Like Eklof, Pastor Miles Rohde of Redemption Spokane will be observing Thanksgiving in a quiet, minimal way. With COVID-19 cases skyrocketing in Spokane and beyond, he said a few of his family members no longer felt totally comfortable gathering in person. But if that were not the case, he’d welcome them one and all into his home.
“We’ve seen now that the need for insulation, not isolation, is really reaching a critical point,” Rohde said. “I would welcome and invite my family in, because I think we’re able to make those decisions on our own without the government entering into homes and church life. But there is a difference between wisdom and foolishness.”
Redemption has been meeting for Sunday services in person since Phase 2 with limited capacity. Rohde said the church doesn’t usually plan any Thanksgiving-specific events, but members without family plans will often gather to celebrate. Rohde hasn’t encouraged those sorts of gatherings this year, and he hasn’t heard any plans to the contrary. But he feels the choice on how to celebrate is very much a personal one.

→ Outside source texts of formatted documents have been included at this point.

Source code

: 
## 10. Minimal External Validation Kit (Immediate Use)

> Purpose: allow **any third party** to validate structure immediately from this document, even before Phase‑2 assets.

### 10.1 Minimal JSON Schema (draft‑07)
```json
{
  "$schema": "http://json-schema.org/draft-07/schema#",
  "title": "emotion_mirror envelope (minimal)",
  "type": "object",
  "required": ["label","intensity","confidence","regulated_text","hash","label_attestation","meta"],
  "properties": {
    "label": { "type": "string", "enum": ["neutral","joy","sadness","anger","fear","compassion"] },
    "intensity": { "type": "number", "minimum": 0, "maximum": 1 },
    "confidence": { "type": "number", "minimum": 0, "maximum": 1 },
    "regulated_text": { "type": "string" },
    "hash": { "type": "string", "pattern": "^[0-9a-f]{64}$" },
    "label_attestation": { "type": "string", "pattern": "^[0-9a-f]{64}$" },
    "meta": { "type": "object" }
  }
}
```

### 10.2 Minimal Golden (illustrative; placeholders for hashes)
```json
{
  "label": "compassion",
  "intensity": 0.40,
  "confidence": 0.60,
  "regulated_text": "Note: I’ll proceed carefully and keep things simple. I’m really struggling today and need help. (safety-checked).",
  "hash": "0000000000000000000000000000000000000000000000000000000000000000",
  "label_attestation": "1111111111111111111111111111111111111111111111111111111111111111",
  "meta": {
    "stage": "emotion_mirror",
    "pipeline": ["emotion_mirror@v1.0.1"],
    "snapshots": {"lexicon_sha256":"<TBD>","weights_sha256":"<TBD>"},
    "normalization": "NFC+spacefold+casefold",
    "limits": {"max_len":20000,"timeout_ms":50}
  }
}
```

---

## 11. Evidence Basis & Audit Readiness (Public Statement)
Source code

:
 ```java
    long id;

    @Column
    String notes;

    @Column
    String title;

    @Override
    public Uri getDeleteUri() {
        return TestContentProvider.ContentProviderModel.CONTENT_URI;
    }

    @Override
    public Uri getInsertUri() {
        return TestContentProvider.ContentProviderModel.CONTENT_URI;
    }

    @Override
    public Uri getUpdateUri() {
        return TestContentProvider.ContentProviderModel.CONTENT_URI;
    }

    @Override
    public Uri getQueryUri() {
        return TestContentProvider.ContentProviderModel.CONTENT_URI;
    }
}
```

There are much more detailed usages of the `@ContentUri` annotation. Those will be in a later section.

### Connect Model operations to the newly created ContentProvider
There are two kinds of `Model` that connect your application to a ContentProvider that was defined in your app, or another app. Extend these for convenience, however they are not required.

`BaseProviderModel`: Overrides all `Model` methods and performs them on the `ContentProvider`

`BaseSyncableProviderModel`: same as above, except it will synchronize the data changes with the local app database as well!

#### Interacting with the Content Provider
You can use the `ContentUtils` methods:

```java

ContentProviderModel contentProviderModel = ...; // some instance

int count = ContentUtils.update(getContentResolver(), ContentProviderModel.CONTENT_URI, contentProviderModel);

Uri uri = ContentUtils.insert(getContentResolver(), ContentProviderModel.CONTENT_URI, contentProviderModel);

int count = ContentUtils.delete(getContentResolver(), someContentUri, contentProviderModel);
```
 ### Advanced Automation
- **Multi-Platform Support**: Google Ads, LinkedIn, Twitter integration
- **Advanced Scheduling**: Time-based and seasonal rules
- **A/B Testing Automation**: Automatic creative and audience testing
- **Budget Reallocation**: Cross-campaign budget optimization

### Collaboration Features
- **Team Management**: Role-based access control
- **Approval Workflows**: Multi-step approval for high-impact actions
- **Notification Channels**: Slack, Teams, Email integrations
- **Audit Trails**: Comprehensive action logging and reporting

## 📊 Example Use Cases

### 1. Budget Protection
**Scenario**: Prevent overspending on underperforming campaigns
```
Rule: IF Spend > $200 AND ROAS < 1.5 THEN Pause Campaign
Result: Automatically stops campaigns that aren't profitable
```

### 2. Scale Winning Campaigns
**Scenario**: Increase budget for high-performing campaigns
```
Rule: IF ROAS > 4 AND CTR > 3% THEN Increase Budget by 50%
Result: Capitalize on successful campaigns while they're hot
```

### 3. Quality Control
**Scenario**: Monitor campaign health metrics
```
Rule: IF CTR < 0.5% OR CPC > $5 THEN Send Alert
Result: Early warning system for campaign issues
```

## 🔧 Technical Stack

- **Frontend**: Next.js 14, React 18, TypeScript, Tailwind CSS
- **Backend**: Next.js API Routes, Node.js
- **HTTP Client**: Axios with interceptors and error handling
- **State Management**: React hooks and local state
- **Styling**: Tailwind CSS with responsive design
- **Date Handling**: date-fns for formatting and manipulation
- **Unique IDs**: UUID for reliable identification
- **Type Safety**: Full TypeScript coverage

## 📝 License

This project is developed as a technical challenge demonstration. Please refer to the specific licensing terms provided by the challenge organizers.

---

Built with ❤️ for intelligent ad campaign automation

“One of the Christian ethics we teach from Scripture is that we give deference to the weaker brother or sister in terms of their conscience,” Rohde said. “If someone is wrestling with not feeling right about traveling or gathering, even if they have every right to do so, then their conscience is correct. We defer to that, not to give everyone their way, but out of love.”
Move Out of Fear
Rohde said he would encourage congregants who can’t decide how to celebrate to first determine whether their conscience is being “tricked” or guided by fear versus by the Holy Spirit or by Scripture. Part of his responsibility as a pastor, he said, is to move people out of fear and into wisdom. But he also feels a decision should come from a place of love.
“Trumpeting liberties and freedoms over love of neighbor or of family or friends will never end well,” Rohde said. “The Apostle Paul talks about this in 1 Corinthians 13 – ‘If I speak in the tongues of angels, but I do not have love, then I gain nothing.’”
Though his own Thanksgiving celebration will be small, Rohde said he hopes to hold space for what’s been lost this year alongside gratitude for what remains. Lament, he said, can be a powerful counterpoint to gratitude and joy.
The Integrity of Thanksgiving
At UGM, Zajicek knows there will be plenty to mourn – some residents have to quarantine, keeping them away from the celebration altogether. Mothers who have recently reconnected with their children won’t have their children join them for the recovery home’s feast. It’s easy to get depressed about what’s missing, but Zajicek takes heart in what’s still there.
“We’re holding the integrity of Thanksgiving no matter what it looks like,” Zajicek said. “But we still take time to say ‘Thank you, Lord, we’re grateful for turkeys and communities and an abundance of masks.’ We still have provision in a season of hardship. Nothing stays the same as much as we’d ever like it to, but we can still keep our hearts full of gratitude.”